On appeal, Knowles J reversed this decision and struck out the claim on three grounds:
- Knowles J considered that the recorder was plainly wrong to find that the claim for gardening expenses was included in the first schedule as a result of confusion rather than dishonesty. While an appellate court should be reluctant to overturn a judge’s finding of fact, that reluctance would be greater where the judge below had relied primarily on oral evidence and lesser where he had relied on a mixture of oral evidence, written evidence and inference. In this case, there was a clear inference from the first schedule of damages that Mr Sinfield had not employed a gardener before the accident, whereas Mr Sinfield must have known that in fact he had. Knowles J observed that the judge had failed to ask himself two key questions: what did the words in the schedule mean, and could Mr Sinfield have genuinely believed that meaning?
- It did not matter that the gardening expenses were not the majority of the claim. It was the largest head of damages and could have led LOCOG to settle the claim for far more than they could have been ordered to pay on honest evidence. A claimant was fundamentally dishonest if, on a balance of probabilities, his dishonesty substantially affected the presentation of his case, either in respect of liability or quantum, in a way that potentially had a significant adverse effect on the defendant when judged in the context of the litigation.
- A finding that the claimant would suffer substantial injustice if his claim were dismissed requires something more than simply the loss of damages which he would have received if he had claimed only what he was honestly entitled to. Otherwise, the introduction of s.57 would have been superfluous, since the law already allowed courts to disallow individual heads of damage that were fraudulently claimed.

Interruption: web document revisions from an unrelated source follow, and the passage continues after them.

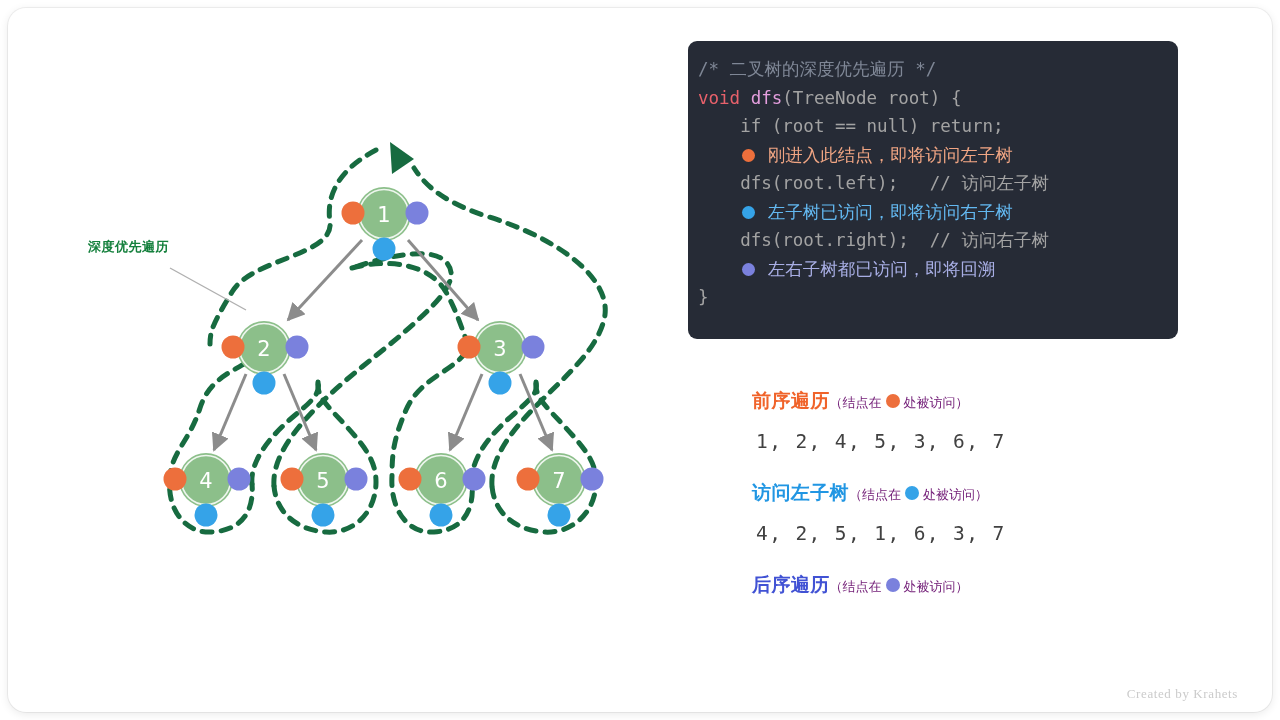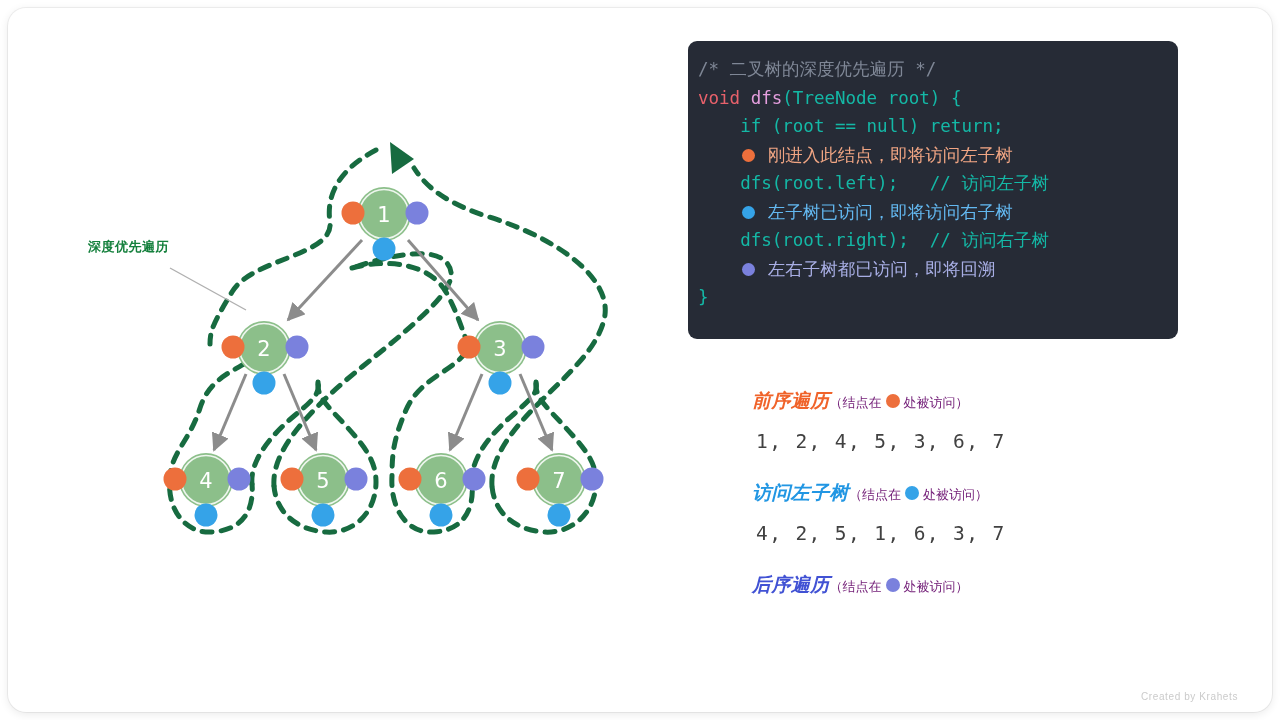--- a/index.html
+++ b/index.html
@@ -87,7 +87,7 @@
   .tok-comment { color: #7f8796; }
   .tok-kw      { color: #e8616b; }
   .tok-fn      { color: #e49ede; text-align: right; }
-  .tok-plain   { color: #14b8a6; }
+  .tok-plain   { color: #a3a3a3; }
 
   .cmt-orange { color: #f0a583; }
   .cmt-blue   { color: #63b8f0; }

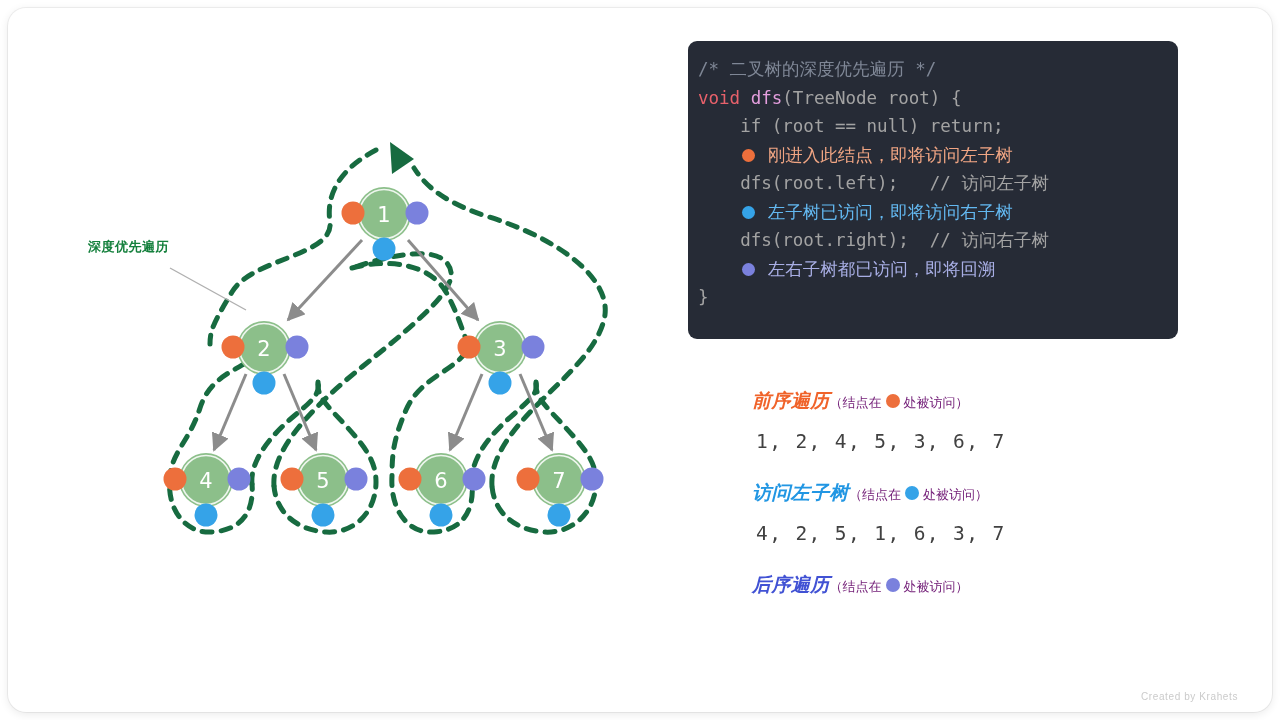--- a/index.html
+++ b/index.html
@@ -123,7 +123,6 @@
   .res-head .kind {
     font-weight: bold;
     letter-spacing: 0.4px;
-    font-style: italic;
   }
   .kind-pre  { color: #f0632a; }
   .kind-in   { color: #2196e3; }

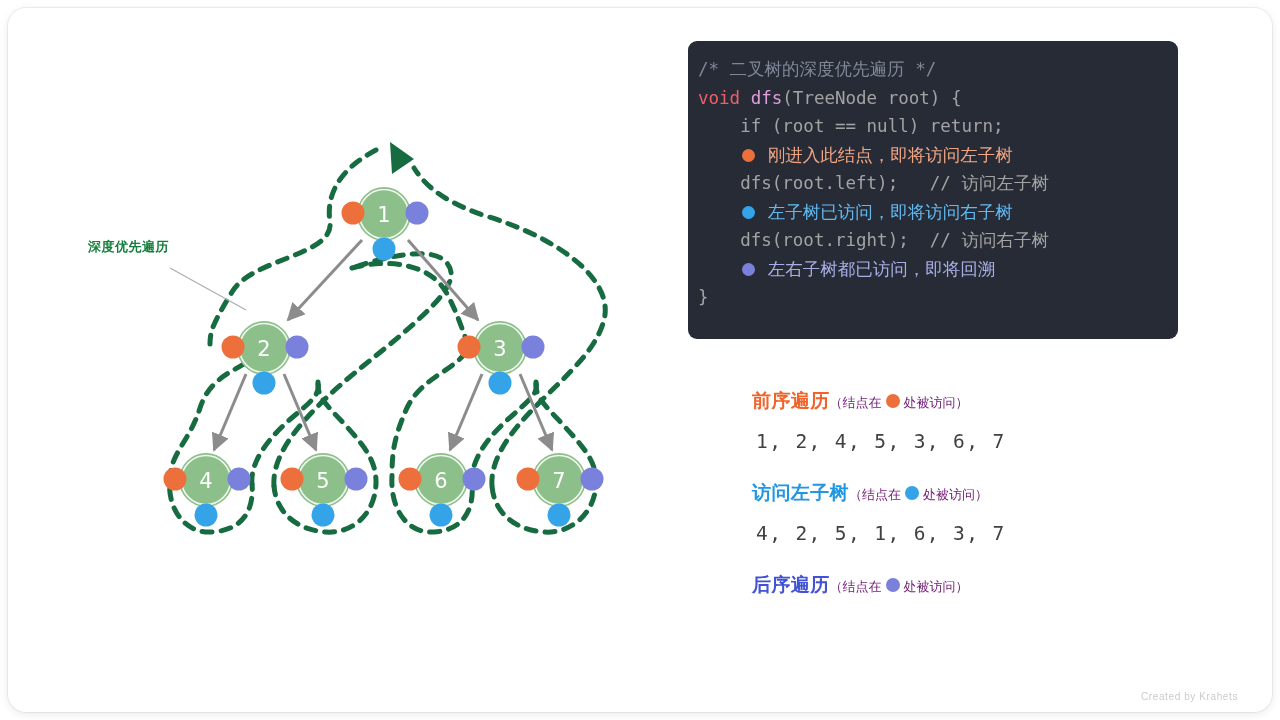--- a/index.html
+++ b/index.html
@@ -154,8 +154,8 @@
     position: absolute;
     right: 42px;
     bottom: 18px;
-    font-family: Liberation Sans, sans-serif;
-    font-size: 10px;
+    font-family: Liberation Serif, serif;
+    font-size: 13px;
     color: #cbcbcb;
     letter-spacing: 0.6px;
     white-space: nowrap;

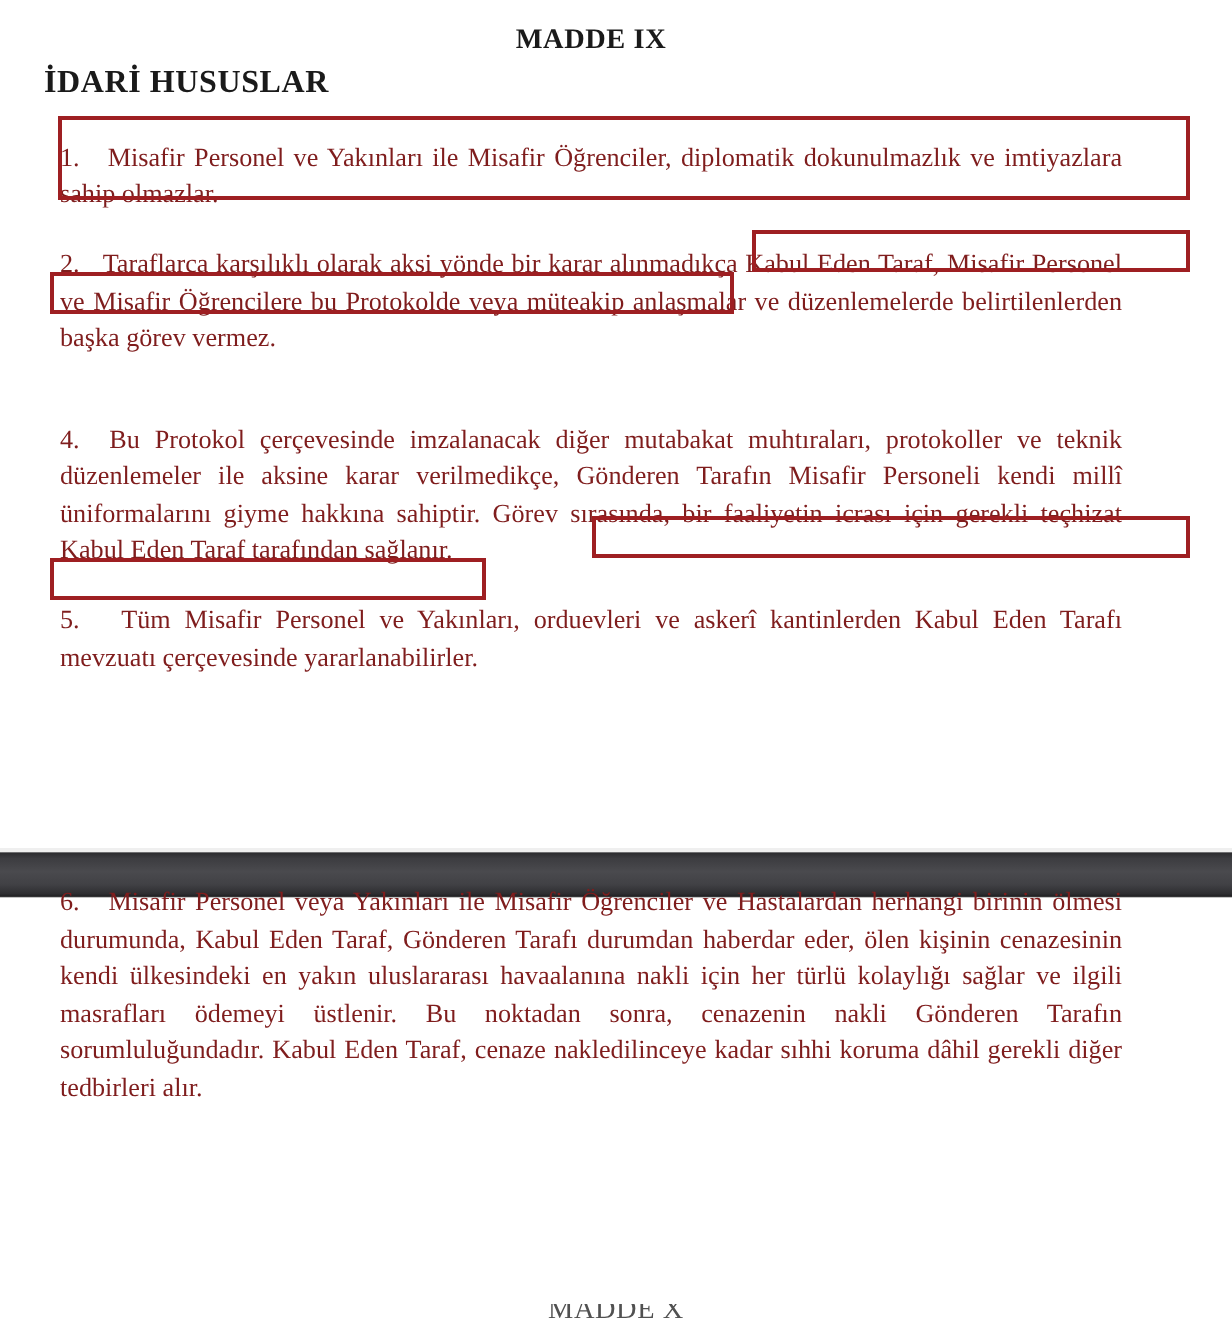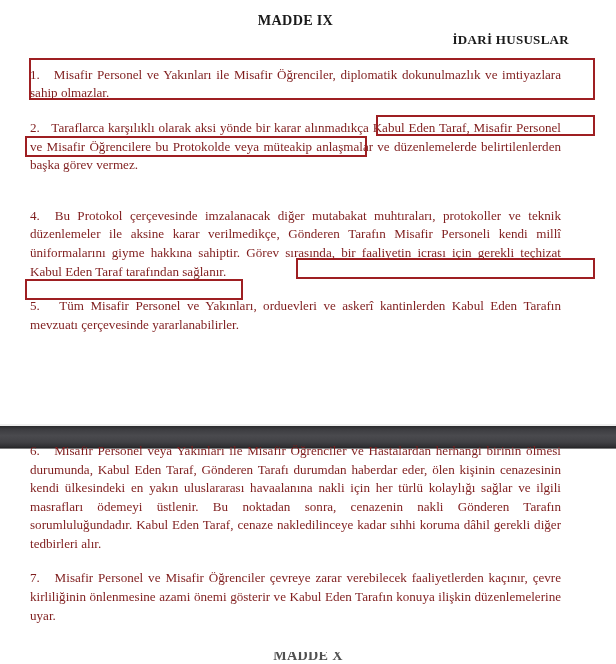--- a/index.html
+++ b/index.html
@@ -43,9 +43,9 @@
     font-family: "Liberation Serif", "DejaVu Serif", serif;
   }
   .doc-subtitle {
-    text-align: right;
+    text-align: left;
     font-weight: bold;
-    font-size: 13px;
+    font-size: 16px;
     letter-spacing: 0.3px;
     line-height: 1.32;
     margin: 0;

Parliament intended to introduce a new penalty whereby fundamentally dishonest claimants would lose their entire claim.
Knowles J also confirmed in his discussion that that in considering dishonesty under s.57, the court should apply the test in Ivey v Genting Casinos Limited  3 WLR 1212. Under this test, a defendant is dishonest if his conduct would be considered dishonest by the standards of ordinary people, even if the defendant himself did not realise that this would be the case.
Insurers, public bodies and others who regularly handle personal injury claims in the course of their normal business will welcome this decision, which represents a refreshingly robust approach to s.57 and takes a common-sense approach to the interpretation of dishonesty in general.
This is believed to be the first reported decision on the interpretation of “fundamental dishonesty” in s.57. The analysis by Knowles J is clear and succinct, and as such it is likely to be influential even though, as a High Court decision, it is not technically binding on other High Court judges. Legal departments that regularly defend personal injury claims will benefit from becoming familiar with it and may wish to review any ongoing matters in which dishonesty or exaggeration are suspected in order to assess whether or not they meet the requirements for a potential strike-out application.
Insurers and others who discover after paying a claim that it may not have been genuine may also be able to recover the sums paid by bringing a deceit claim against the fraudulent party or parties. A recent illustration of this is the case of UK Insurance Ltd v Gentry  EWHC 37 (QB), in which a driver who helped to stage an accident was ordered to repay nearly £75,000 in damages to insurers who had erroneously compensated another participant in the fraud.